Autre extravagance horlogère, un mousqueton affiche un cadran pivotant, entouré de boules de lapis-lazuli, d’onyx, de spinelles noirs, de turquoise et de chrysoprase qui roulent sur elles-mêmes dans des combinaisons chromatiques qu’affectionne la Maison Cartier. Le mousqueton s’ouvre en appuyant sur un cabochon de saphir. Ce bijou fonctionnel – il s’accroche à une ceinture ou à un sac – et d’une totale extravagance explore une démesure de savoir-faire, de tailles et de sertis : diamant baguette serti rail, diamants serti neige ou brillant, rubis en carré suiffé, saphir et émeraude serti clou.

A cette collection s’ajoute un bijou hommage au début du XXème siècle, un bijou d’épaule, long cordon joaillier qui se pose à cheval sur une épaule. La fine liane composée de multiples couleurs de pierres se termine, sur le devant, par une montre-breloque cachée par une plaque d’or guillochée et émaillée de bleu pivotant sur le cadran. L’élégance absolue.

Les bijoux magiciens

Sur une bague, un dôme serti de diamants montés sur des tiges invisibles voit son volume se transformer au gré de la pression qu’elle reçoit. Au moindre geste, la lumière joue sur cet impressionnant dôme de lumière qui, détail très original, se glisse entre deux doigts. Le bijou célèbre le goût de Jeanne Toussaint pour les bijoux en volume.

Après les bijoux qui se métamorphosent sous la pression du doigt, d’autres se retournent sur leur axe pour se recomposer de façon radicalement différente.  Deux bijoux naissent d’un seul, comme les deux moitiés du bracelet ou de la bague qui composent cette parure. En se retournant, elles transforment un bijou à la surface bombée et lisse en une pièce qui semble composée de deux parties. Une architecture de lumière apparaît alors, comme une pluie de diamants jaillie d’un maillage d’or. 

Sur un autre bracelet, ce sont les heures qui passent dans un lumineux ciel d’été. Chaque disque qui compose le bijou évoque une phase de la course du soleil en passant par toutes les nuances de la lumière, du jaune pâle à l’orangé flamboyant.
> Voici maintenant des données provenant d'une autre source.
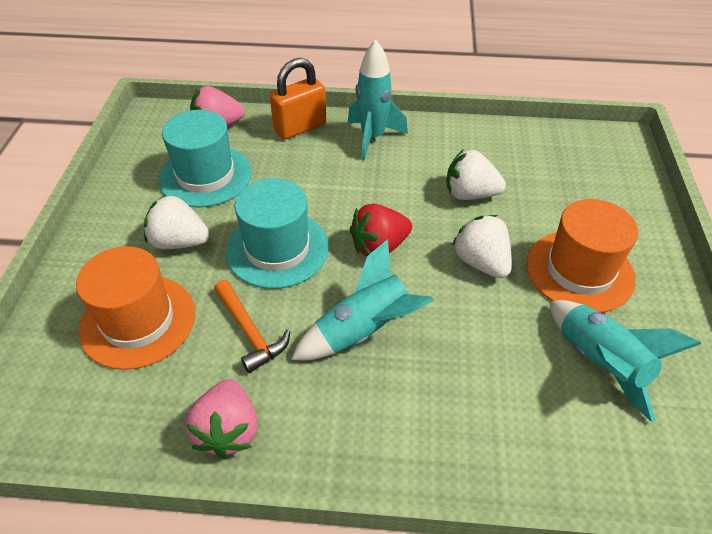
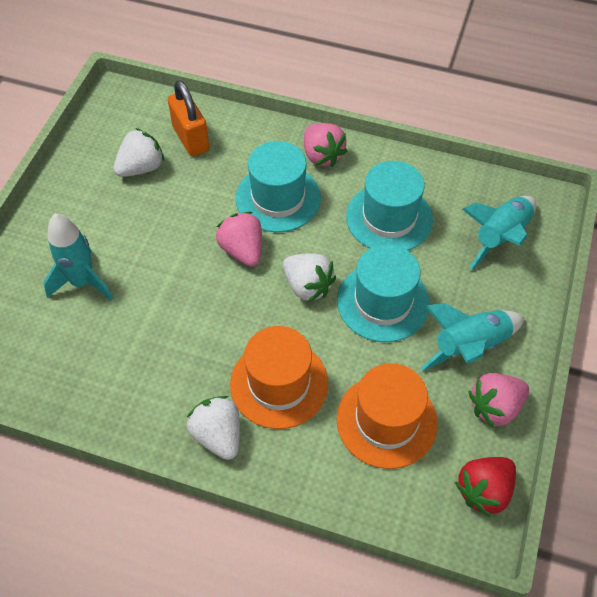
orange hammer: [214,280,290,373] = 1 -> none = 0
pink strawberry: [186,379,258,459] [190,86,245,127] = 2 -> [216,212,262,266] [304,123,347,167] [468,373,529,428] = 3
turquoise hat: [159,110,252,207] [226,178,329,289] = 2 -> [236,141,321,232] [337,244,430,342] [346,161,433,250] = 3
Une pure merveille, fidèle au goût de Jeanne Toussaint pour les pierres fines alors peu utilisées en joaillerie et qui viennent éclairer de leurs feux cette composition admirable.  Suivant la même idée, une éclipse de lune déploie ses différentes phases en disques de diamant et d’onyx sur une bague aux accents nocturnes. Les disques sont mobiles, la lune se décompose et se recompose à l’infini, soulignant encore le goût et le talent de Cartier pour la métamorphose. 

Dans son exploration de la matière changeante, Cartier s’inspire aussi de l’art japonais du kintsugi, technique de réparation des porcelaines ou céramiques brisées au moyen de laque saupoudrée de poudre d’or. Ici, Cartier utilise le fil d’or pour représenter les traces de réparation imaginaire de deux bracelets joncs. Les inserts de pierres composent une marqueterie précieuse faite de contrastes, illuminée de rubis, de diamants et de fils d’or aux lignes brisées à laquelle s’ajoute encore des pierres calibrées serties sur la tranche. Le travail lapidaire, précis et complexe, révèle ici toute son excellence.